**CONSIGNE DE TRAVAIL 1:** Reformulez sous forme de liste le paragraphe du texte sur les élections tunisiennes qui commence par « La Diaspora africaine a un rôle à jouer », en conservant ses faits principaux.
**CONSIGNE DE TRAVAIL 2:** Poursuivez le texte sur les élections tunisiennes à partir de l'endroit où il s'arrête.

**TEXTE EXTRAIT:**

_ _ _ _ _ _ _

En Tunisie comme en Lybie, les Occidentaux s’étonnent de voir un islamisme triomphant s’imposer au pouvoir. Rien d’étonnant, pour Yves Ekoué Amaïzo. Les populations, après avoir fait basculer les dictatures qui les brimaient, n'ont fait que tourner le dos, en toute logique, aux systèmes impérialistes qui les soutenaient. Devant les «démocraties usurpées et falsifiées» d’Afrique, validées par des montages légaux mais illégitimes comme au Togo et au Cameroun, il note que les «cultures impériales» qui les soutiennent courent le même risque.
Alors que la Tunisie surprend les pays Occidentaux et la France en particulier par la crédibilité du déroulement des élections (…), c’est la vérité des urnes qui triomphe. A force de refuser de soutenir les démocrates indépendants, les pays occidentaux se réveillent avec des populations qui préfèrent faire confiance à ceux qui sont « indépendants » des cultures occidentales devenues des cultures « impériales » sans d’ailleurs trouver des solutions à la pauvreté tout en renforçant les dépendances des pays africains. Les partis islamiques en sont une émanation étonnante et dynamique.
Le choix occidental des agents appuyés par les pays occidentaux ne marche plus en Tunisie. L’Egypte devrait confirmer cette tendance avec une victoire programmée des « Frères musulmans ». Ce qui ne manquera pas d’avoir des effets sur la Libye, qui a d’ores et déjà choisi la « charia » et non la « laïcité » comme cadre de gouvernance. Il faut constater dans le cas du Cameroun ou du Togo qu’il n’y a pas eu d’ingérence militaro-onusienne lors des élections présidentielles. Il suffit que les dirigeants déclarés par la Cour constitutionnelle et qui ne reflètent pas la vérité des urnes, soient des « amis françafricains ».
La Diaspora africaine a un rôle à jouer. Encore faut-il en prendre conscience. Toutes ces ingérences occidentales sont un gâchis. Car pour obtenir le résultat qui émerge de la vérité des urnes en Tunisie, il a suffit de laisser les démocraties locales fonctionner ou empêcher les dictatures locales d’en stopper les dynamiques internes. Il faut donc influencer les dirigeants occidentaux pour leur éviter de croire qu’ils défendent leurs intérêts en défendant des dictatures en Afrique.
TOGO, DJIBOUTI ET MAROC A L’ONU POUR DEFENDRE QUI ?

_ _ _ _ _ _ _

Enregistrements contenus dans un jeu de données
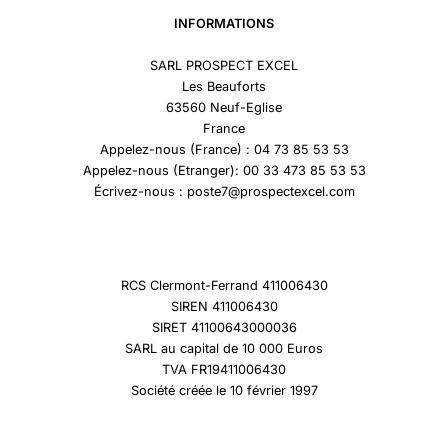
INFORMATIONS
SARL PROSPECT EXCEL
Les Beauforts
63560 Neuf-Eglise
France
Appelez-nous (France) : 04 73 85 53 53
Appelez-nous (Etranger): 00 33 473 85 53 53
Écrivez-nous : poste7@prospectexcel.com
RCS Clermont-Ferrand 411006430
SIREN 411006430
SIRET 41100643000036
SARL au capital de 10 000 Euros
TVA FR19411006430
Société créée le 10 février 1997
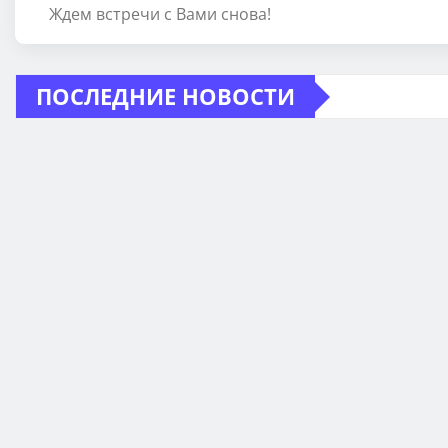
Ждем встречи с Вами снова!
ПОСЛЕДНИЕ НОВОСТИ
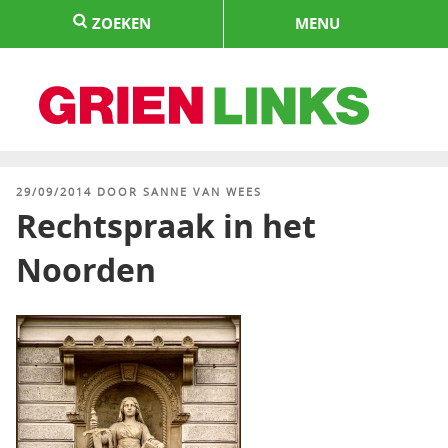
Naar
ZOEKEN
MENU
de
inhoud
springen
HOME
GEPLAATST
29/09/2014
DOOR
SANNE VAN WEES
OP
Rechtspraak in het
Noorden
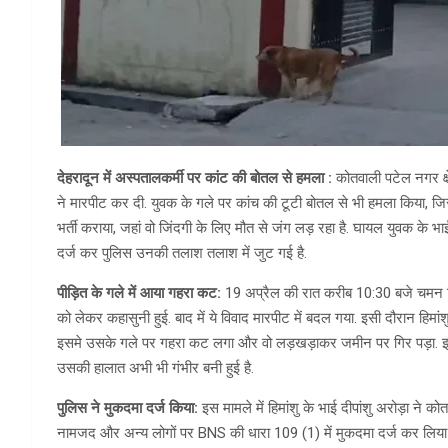
देहरादून में अस्पतालकर्मी पर कांट की बोतल से हमला :
कोतवाली पटेल नगर क्ष
ने मारपीट कर दी. युवक के गले पर कांच की टूटी बोतल से भी हमला किया, जिसस
भर्ती कराया, जहां वो जिंदगी के लिए मौत से जंग लड़ रहा है. घायल युवक 
दर्ज कर पुलिस उनकी तलाश तलाश में जुट गई है.
पीड़ित के गले में आया गहरा कट:
19 अप्रैल की रात करीब 10:30 बजे चमन वि
को लेकर कहासुनी हुई. बाद में ये विवाद मारपीट में बदल गया. इसी दौरान हिमा
इसमे उसके गले पर गहरा कट लगा और वो लड़खड़ाकर जमीन पर गिर पड़ा. इसके बाद 
उसकी हालात अभी भी गंभीर बनी हुई है.
पुलिस ने मुकदमा दर्ज किया:
इस मामले में हिमांशु के भाई दीपांशु अरोड़ा ने
नामजद और अन्य लोगों पर BNS की धारा 109 (1) में मुकदमा दर्ज कर लिया ह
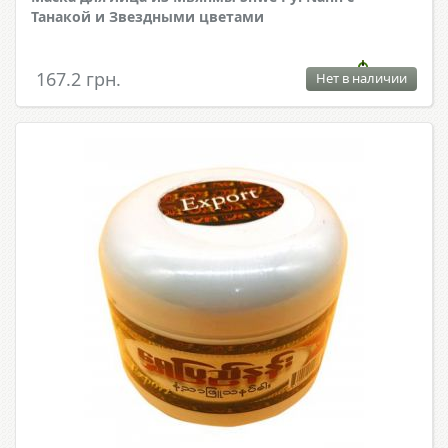
Танакой и Звездными цветами
167.2 грн.
Нет в наличии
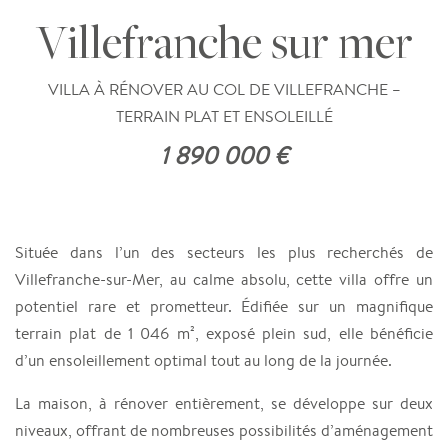
Villefranche sur mer
VILLA À RÉNOVER AU COL DE VILLEFRANCHE –
TERRAIN PLAT ET ENSOLEILLÉ
1 890 000 €
Située dans l’un des secteurs les plus recherchés de
Villefranche-sur-Mer, au calme absolu, cette villa offre un
potentiel rare et prometteur. Édifiée sur un magnifique
terrain plat de 1 046 m², exposé plein sud, elle bénéficie
d’un ensoleillement optimal tout au long de la journée.
La maison, à rénover entièrement, se développe sur deux
niveaux, offrant de nombreuses possibilités d’aménagement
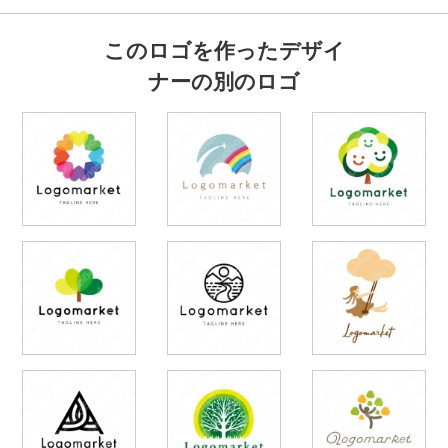
このロゴを作ったデザイ
ナーの別のロゴ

_ _ _ _ _ _ _

**RÉPONSE ATTENDUE 1:**
- La diaspora africaine a un rôle à jouer, à condition d'en prendre conscience.
- Les ingérences occidentales sont un gâchis.
- En Tunisie, pour obtenir le résultat issu de la vérité des urnes, il a suffi de laisser fonctionner les démocraties locales ou d'empêcher les dictatures locales d'en arrêter les dynamiques internes.
- Il faut donc influencer les dirigeants occidentaux pour qu'ils cessent de croire qu'ils défendent leurs intérêts en soutenant des dictatures en Afrique.

**RÉPONSE ATTENDUE 2:**
Le mécanisme d’ingérence militaro-onusien a vu ses limites en Côte d’Ivoire et en Libye. Paradoxalement, personne n’y fait appel dès lors que les dirigeants africains s’affichent clairement comme des amis de l’ex-puissance coloniale ou, plus récemment, de la puissance militaire mondiale. La réalité pour les populations est que les arbitrages économiques se font d’abord en faveur des intérêts étrangers. Pour ce faire, il y a un nouveau phénomène qui tend à s’institutionnaliser, qu’il convient de mieux comprendre afin de saisir les difficultés de la lutte pour la liberté, la vérité des urnes et des comptes en Afrique, au Togo en particulier.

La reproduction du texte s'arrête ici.